Using the information -
1. Answer these from the Chicago biking passage:
(a) On which street was bike-friendly "green wave" signal timing added?
(b) Where did Bicycling Magazine rank Chicago among the nation's biking cities?
(c) The comment proposes a Michigan Ave. bike lane to start between which two streets?
2. Reproduce the Chicago biking passage word for word, from "Burke urged the" up to and including "good for business.".

(Excerpted passage)

Active Transportation Alliance director Ron Burke also addressed the crowd, lauding the city’s first curb-protected bike lanes, new bike-friendly “green wave” signal timing on Wells Street (more on that later today), and Chicago’s recent recognition in Bicycling Magazine as the nation’s second-best biking city. He applauded Emanuel’s support for bike infrastructure but noted, “Our elected leaders are doing this, in large part, because people like you and Active Trans are asking them to do it and they know that’s what their constituents want.”

Burke urged the crowd not to let the city rest on its laurels. “If we keep fighting and pushing and asking for more, we’re going to get more, because we’ve turned a corner,” he promised. “We’ll get to the point where every neighborhood in Chicago has streets all over the place that are comfortable, low-stress streets for biking.”

  • Here you go Mr. Burke: Ms. Scheinfeld, as a sign that the city is serious about biking, install a bike lane down Michigan Ave. between Roosevelt and Congress for starters (enough room there), and then all the way to Oak St. (less room there, may need to reduce the perpetual parking lot from three to two lanes there). I promise we’ll all take our bikes and go shopping there. Hey, the noise reduction from fewer cars might spur a few outdoor cafes. Always good for business.

(End Excerpted passage)
(Available data)

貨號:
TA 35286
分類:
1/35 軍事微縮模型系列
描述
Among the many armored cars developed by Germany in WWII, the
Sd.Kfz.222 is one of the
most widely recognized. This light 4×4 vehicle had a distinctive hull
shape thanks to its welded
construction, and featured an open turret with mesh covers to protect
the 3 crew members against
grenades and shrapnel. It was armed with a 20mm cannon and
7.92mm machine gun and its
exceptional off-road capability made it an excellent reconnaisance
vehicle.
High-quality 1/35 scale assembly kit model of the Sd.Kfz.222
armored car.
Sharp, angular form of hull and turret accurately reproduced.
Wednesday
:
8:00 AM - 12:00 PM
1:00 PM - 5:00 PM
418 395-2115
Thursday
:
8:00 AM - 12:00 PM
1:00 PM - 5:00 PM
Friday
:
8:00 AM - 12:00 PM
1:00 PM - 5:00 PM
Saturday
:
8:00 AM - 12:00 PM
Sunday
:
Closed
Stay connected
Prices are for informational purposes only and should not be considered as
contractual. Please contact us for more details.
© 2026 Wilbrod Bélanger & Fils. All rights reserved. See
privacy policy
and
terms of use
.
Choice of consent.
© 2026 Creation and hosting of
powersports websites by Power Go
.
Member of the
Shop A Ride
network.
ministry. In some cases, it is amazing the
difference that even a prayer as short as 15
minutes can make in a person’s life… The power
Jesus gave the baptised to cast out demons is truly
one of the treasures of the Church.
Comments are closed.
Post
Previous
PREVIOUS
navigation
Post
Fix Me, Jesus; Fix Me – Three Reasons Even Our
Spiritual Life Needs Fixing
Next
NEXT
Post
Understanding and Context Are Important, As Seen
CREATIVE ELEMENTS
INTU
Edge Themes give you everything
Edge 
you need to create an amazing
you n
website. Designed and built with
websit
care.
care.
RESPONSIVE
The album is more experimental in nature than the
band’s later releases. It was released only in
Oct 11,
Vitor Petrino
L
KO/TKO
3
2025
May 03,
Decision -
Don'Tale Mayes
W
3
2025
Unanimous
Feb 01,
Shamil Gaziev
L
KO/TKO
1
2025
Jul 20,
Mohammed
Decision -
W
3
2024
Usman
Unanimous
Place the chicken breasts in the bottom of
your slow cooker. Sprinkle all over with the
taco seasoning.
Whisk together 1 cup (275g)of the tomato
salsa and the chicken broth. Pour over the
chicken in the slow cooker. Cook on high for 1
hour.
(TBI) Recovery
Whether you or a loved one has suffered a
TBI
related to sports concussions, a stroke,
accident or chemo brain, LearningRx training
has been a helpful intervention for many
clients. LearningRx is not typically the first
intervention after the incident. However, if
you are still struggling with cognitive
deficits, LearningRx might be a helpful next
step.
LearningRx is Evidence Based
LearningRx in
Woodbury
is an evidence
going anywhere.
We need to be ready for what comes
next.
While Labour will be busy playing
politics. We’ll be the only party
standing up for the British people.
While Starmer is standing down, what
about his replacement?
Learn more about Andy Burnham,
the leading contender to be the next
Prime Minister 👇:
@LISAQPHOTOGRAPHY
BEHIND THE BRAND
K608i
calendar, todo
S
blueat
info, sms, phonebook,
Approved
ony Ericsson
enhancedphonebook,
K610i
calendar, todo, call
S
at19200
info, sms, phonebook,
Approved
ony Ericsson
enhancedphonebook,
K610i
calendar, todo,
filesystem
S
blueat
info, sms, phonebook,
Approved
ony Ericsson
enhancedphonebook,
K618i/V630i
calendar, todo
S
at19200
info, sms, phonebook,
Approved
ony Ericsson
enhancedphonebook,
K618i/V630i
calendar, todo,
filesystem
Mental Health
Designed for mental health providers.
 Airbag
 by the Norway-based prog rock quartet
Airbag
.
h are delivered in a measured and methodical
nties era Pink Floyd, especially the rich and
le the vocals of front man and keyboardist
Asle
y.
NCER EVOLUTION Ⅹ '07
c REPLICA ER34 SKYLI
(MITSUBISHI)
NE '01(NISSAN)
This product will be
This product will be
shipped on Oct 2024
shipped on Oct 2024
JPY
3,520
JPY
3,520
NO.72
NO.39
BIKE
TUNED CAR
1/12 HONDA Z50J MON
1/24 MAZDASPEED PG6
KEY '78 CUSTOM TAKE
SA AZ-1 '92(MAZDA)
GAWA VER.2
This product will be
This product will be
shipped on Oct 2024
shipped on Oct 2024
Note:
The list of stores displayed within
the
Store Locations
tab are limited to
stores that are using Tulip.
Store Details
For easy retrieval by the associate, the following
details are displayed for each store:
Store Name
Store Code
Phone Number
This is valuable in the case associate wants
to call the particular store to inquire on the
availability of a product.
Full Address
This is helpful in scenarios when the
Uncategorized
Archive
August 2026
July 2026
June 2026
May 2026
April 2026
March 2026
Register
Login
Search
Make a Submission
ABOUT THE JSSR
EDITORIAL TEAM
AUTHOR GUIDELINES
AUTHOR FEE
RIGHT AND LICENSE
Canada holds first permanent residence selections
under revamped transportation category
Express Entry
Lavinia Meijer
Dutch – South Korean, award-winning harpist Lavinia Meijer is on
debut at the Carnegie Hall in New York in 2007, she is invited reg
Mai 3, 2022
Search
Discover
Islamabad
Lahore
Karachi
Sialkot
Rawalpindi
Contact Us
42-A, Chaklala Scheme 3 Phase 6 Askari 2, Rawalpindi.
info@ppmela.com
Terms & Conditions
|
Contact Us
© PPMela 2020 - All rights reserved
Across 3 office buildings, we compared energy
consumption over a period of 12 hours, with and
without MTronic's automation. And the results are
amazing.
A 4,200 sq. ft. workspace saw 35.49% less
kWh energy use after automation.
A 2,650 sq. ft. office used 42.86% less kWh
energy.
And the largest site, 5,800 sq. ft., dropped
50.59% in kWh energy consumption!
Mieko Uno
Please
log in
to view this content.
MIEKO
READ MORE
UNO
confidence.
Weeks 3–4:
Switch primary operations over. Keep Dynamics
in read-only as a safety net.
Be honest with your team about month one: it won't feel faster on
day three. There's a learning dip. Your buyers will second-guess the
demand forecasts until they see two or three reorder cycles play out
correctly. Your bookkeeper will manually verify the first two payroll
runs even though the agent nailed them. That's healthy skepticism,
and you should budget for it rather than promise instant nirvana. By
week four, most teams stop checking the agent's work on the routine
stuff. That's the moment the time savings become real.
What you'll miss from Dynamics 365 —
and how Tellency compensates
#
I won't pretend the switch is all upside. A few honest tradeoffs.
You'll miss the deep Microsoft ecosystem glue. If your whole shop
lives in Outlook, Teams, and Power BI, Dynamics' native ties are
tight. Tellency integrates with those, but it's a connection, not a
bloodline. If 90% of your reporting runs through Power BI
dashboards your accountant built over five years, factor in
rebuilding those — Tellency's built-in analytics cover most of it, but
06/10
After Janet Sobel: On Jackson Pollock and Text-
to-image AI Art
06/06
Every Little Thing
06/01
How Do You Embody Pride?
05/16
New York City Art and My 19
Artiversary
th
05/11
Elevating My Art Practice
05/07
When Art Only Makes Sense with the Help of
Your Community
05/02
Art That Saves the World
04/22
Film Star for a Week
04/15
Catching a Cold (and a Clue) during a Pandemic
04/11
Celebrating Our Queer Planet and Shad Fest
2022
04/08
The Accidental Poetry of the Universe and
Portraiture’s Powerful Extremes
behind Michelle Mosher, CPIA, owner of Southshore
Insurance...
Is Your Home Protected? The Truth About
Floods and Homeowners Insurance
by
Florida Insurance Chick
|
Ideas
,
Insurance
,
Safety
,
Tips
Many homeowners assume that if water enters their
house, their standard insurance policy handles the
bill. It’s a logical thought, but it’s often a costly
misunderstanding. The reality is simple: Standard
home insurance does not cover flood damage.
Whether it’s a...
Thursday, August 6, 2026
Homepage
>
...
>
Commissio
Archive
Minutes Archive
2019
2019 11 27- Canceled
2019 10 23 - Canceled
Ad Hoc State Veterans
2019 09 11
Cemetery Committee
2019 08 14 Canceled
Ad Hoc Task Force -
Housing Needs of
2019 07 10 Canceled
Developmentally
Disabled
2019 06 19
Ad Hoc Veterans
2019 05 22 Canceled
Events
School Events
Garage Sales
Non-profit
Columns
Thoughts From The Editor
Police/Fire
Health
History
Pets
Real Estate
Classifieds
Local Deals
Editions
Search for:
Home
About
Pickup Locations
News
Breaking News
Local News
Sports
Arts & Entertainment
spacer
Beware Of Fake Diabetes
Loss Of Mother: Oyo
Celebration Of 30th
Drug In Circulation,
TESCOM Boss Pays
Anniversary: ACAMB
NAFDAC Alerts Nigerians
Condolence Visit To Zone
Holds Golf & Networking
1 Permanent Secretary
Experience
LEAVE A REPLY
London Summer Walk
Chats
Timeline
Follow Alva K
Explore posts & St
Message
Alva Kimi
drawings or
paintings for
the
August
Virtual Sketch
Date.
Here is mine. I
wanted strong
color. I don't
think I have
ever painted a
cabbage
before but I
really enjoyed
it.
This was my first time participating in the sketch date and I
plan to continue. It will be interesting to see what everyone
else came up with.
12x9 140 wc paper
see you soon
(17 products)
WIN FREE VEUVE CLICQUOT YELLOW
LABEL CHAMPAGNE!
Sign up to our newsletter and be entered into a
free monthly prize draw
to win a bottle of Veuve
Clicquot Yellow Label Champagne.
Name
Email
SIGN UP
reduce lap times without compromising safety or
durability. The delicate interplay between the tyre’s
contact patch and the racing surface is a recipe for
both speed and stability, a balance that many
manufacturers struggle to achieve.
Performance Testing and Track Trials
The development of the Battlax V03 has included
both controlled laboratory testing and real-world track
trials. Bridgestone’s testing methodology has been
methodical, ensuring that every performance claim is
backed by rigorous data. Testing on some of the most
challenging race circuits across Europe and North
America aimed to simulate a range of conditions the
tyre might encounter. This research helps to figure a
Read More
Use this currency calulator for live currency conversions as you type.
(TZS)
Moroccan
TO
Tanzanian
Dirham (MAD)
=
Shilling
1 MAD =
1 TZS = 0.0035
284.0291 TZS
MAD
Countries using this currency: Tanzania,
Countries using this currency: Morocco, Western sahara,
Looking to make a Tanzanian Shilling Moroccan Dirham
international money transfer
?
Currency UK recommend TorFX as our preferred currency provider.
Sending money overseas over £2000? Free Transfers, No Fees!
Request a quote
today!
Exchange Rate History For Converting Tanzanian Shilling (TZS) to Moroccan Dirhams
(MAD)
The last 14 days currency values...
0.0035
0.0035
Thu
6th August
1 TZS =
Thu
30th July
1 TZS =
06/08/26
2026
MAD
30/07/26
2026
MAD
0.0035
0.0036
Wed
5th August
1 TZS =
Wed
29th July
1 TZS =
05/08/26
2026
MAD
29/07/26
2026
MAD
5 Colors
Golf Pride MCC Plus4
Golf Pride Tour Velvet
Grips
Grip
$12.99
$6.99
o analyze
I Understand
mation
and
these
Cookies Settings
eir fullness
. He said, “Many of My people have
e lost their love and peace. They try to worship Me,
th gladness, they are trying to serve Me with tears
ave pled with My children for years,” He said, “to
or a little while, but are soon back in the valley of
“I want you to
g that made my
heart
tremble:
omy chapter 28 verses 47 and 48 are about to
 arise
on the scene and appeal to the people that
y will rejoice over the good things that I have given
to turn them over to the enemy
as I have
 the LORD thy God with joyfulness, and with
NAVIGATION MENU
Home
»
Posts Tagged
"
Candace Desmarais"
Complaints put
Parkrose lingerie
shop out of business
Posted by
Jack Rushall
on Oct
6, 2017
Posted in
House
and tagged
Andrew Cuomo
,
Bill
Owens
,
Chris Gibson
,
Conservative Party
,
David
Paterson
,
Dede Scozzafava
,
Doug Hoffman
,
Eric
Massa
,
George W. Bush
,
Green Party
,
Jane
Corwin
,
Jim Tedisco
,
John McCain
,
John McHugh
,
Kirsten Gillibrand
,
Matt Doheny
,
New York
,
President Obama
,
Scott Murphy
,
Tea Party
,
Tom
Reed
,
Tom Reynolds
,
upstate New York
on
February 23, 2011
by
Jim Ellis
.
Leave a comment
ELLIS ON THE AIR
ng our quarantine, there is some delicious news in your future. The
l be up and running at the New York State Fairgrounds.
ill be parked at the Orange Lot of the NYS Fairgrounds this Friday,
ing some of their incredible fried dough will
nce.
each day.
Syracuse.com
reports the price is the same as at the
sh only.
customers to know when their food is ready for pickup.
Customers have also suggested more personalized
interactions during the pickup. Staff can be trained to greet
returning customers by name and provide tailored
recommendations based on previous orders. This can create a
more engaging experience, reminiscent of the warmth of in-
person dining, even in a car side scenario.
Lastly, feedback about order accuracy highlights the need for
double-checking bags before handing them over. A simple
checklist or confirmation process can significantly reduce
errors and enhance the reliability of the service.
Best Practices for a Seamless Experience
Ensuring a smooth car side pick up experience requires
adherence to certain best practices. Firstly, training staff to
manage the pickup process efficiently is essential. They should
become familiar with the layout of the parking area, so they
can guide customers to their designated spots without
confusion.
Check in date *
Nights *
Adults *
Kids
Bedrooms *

(End Available data)

Answers to each task -
1.
(a) Wells Street
(b) Second-best
(c) Roosevelt and Congress

2.
Burke urged the crowd not to let the city rest on its laurels. “If we keep fighting and pushing and asking for more, we’re going to get more, because we’ve turned a corner,” he promised. “We’ll get to the point where every neighborhood in Chicago has streets all over the place that are comfortable, low-stress streets for biking.”

  • Here you go Mr. Burke: Ms. Scheinfeld, as a sign that the city is serious about biking, install a bike lane down Michigan Ave. between Roosevelt and Congress for starters (enough room there), and then all the way to Oak St. (less room there, may need to reduce the perpetual parking lot from three to two lanes there). I promise we’ll all take our bikes and go shopping there. Hey, the noise reduction from fewer cars might spur a few outdoor cafes. Always good for business.